# [Problem description]
From the article on defense in the 2012 pennant races, extract the stretch from "Happy Thanksgiving! Regularly" through "just dive in?", copied word for word.

# [Text for analysis]
··········

Happy Thanksgiving! Regularly Scheduled Articles Will Resume Monday, December 1
September 13, 2012
In A Pickle
Defense in the 2012 Pennant Races
I'd like to tell you an introductory anecdote or post a GIF (soft-g) or something to ease you in to what we're about to engage in, but I don't think my chops are up to snuff, so why don't we just dive in?
There's a neat thing we provide in our stat reports on this website. It's called Team Defensive Efficiency and it has two key stats: defensive efficiency (DE), a very basic measure attributable to Bill James that simply says what percentage of balls in play a defense converts into outs, and Park Adjusted Defensive Efficiency (PADE), a metric designed almost a decade ago (gosh I'm old) by James Click, who these days graces the Rays' front office roster, serving as their Director of Baseball Research and Development. PADE, as the name implies, adjusts for each team's park's effect on their defensive performance and spits out a number that represents a percentage above or below average at turning balls in play into outs.1
You could click over to the stat report, but I'm afraid if you do that, you'll never come back here, so I'll reproduce an excerpt. Here's a table of baseball teams showing their defensive efficiencies and their PADEs, as grabbed on Wednesday night (i.e. the stats are updated through Tuesday's games), sorted by DE :
If you haven't looked at these stats before, I think the most interesting and important part is to get a sense of scale, an idea of the spread between good and bad. Let's look at a subset (for no real reason): The worst American League defense by DE turns about 69 percent of balls into outs; the best is a touch above 72 percent. Similarly, the PADEs range from two and a half percent below to two and a half percent above average. Those don't seem like huge differences! But that's why I wanted to write this, because those spaces between top and bottom in overall defense2 don't look that large but will (don't skip to the end!) turn out to be larger than you might realize.

··········

[Data records]

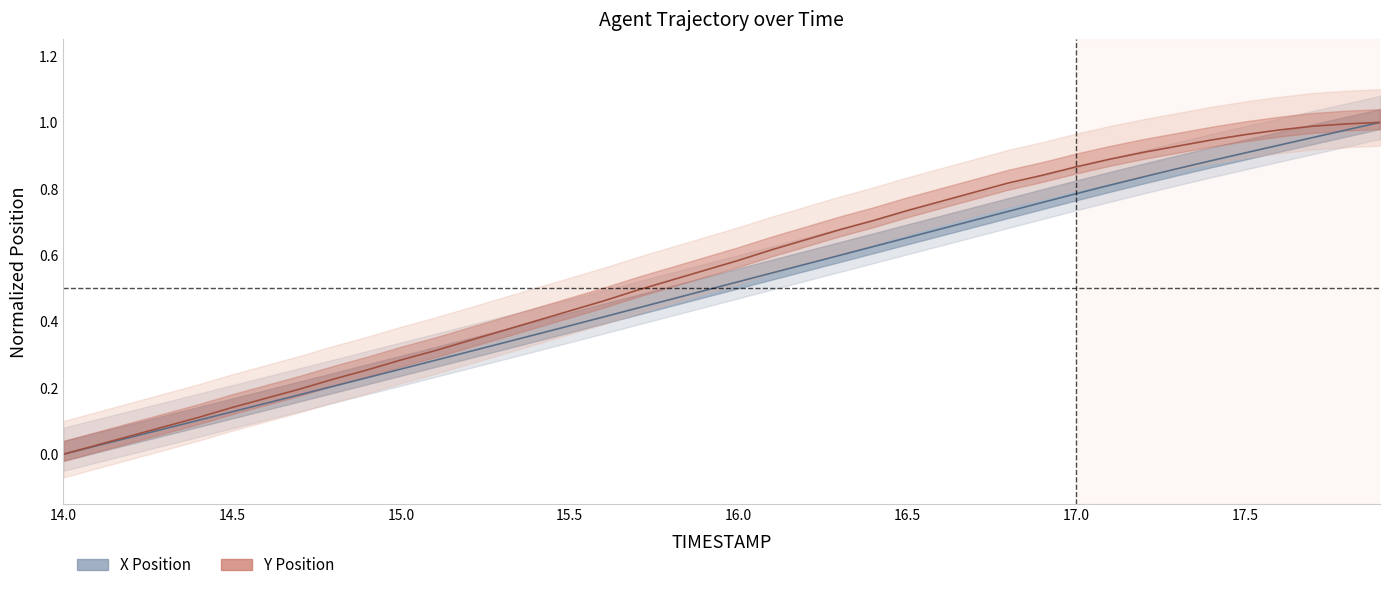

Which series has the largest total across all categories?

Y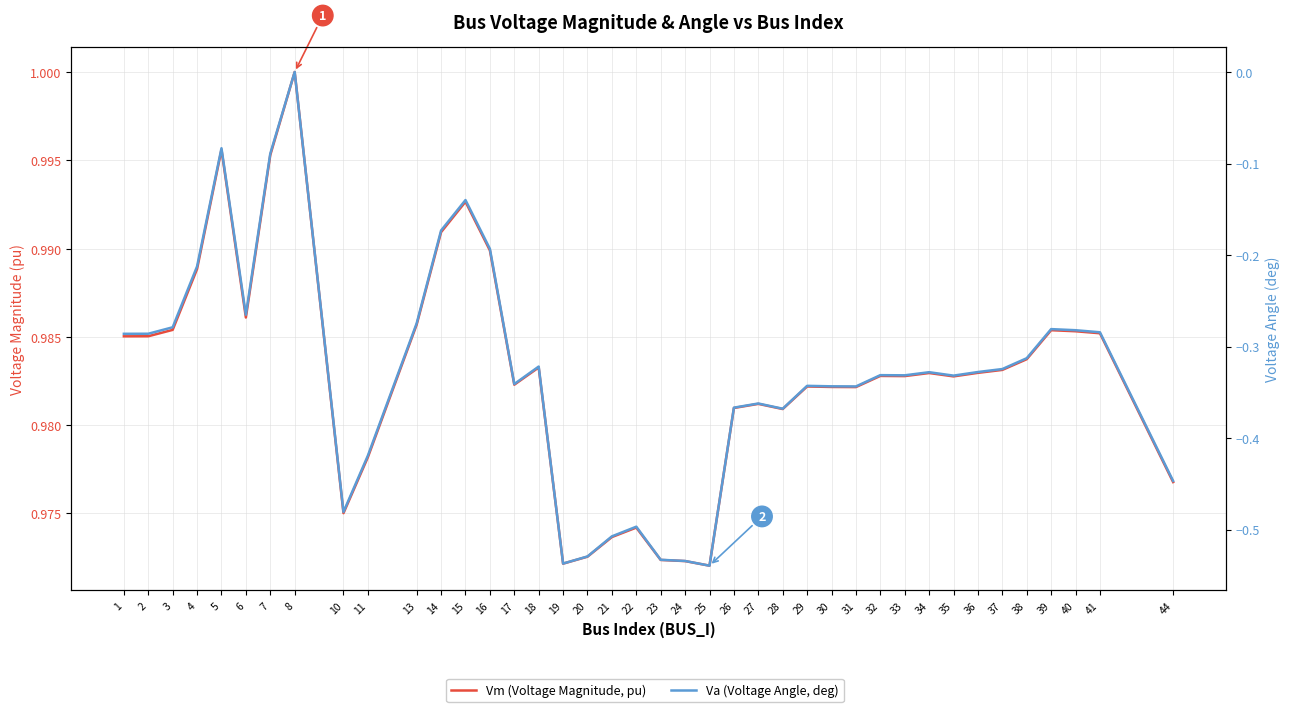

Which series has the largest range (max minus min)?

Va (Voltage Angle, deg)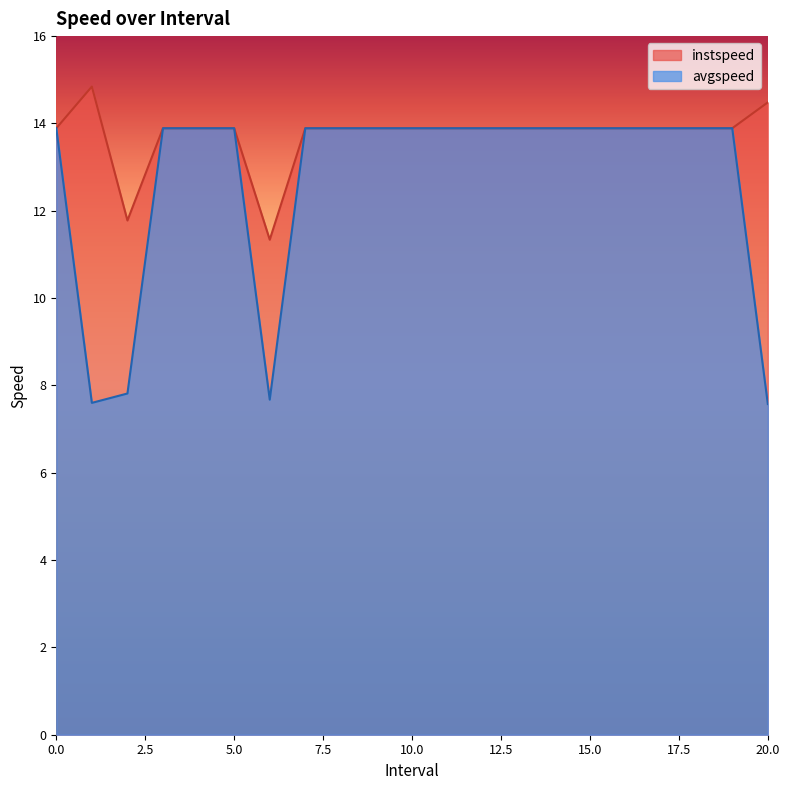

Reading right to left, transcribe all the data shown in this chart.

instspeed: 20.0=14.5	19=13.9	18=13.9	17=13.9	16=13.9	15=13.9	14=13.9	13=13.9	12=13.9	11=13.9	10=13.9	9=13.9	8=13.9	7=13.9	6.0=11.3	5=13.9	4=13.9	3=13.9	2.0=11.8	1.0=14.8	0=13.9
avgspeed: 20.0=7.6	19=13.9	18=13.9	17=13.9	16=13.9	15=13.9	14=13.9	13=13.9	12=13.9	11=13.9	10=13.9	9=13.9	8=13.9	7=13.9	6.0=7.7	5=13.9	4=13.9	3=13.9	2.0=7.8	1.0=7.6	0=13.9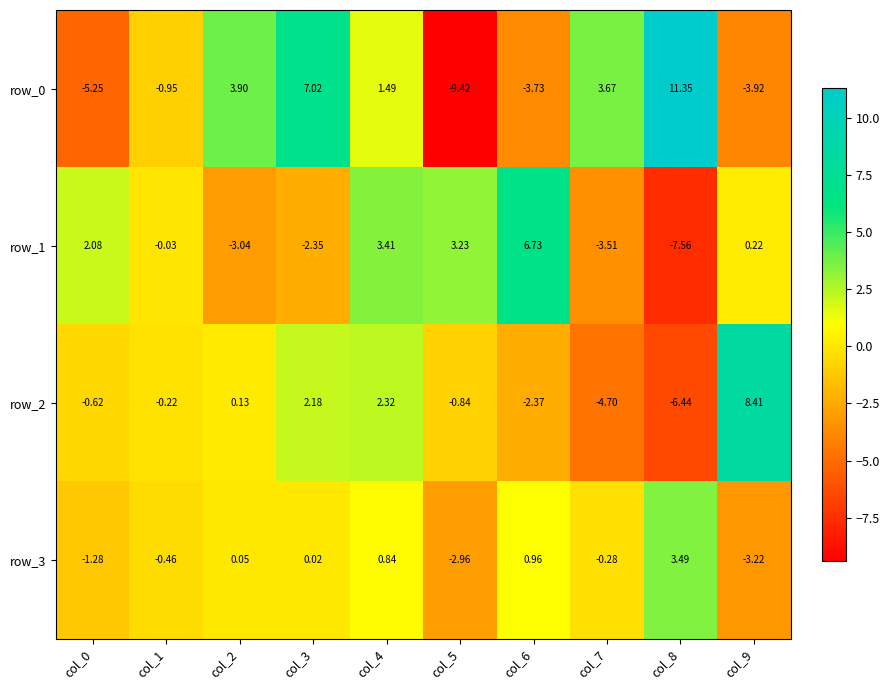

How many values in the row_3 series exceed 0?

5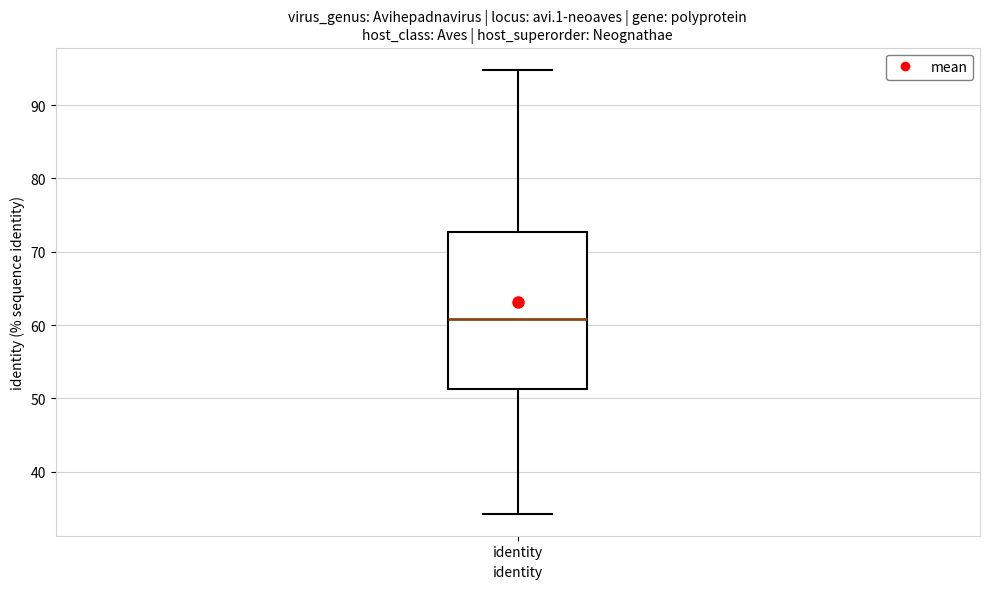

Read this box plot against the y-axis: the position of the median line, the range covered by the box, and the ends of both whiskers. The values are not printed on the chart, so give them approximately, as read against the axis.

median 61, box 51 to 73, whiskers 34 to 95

··········

# [Solution]
Happy Thanksgiving! Regularly Scheduled Articles Will Resume Monday, December 1
September 13, 2012
In A Pickle
Defense in the 2012 Pennant Races
I'd like to tell you an introductory anecdote or post a GIF (soft-g) or something to ease you in to what we're about to engage in, but I don't think my chops are up to snuff, so why don't we just dive in?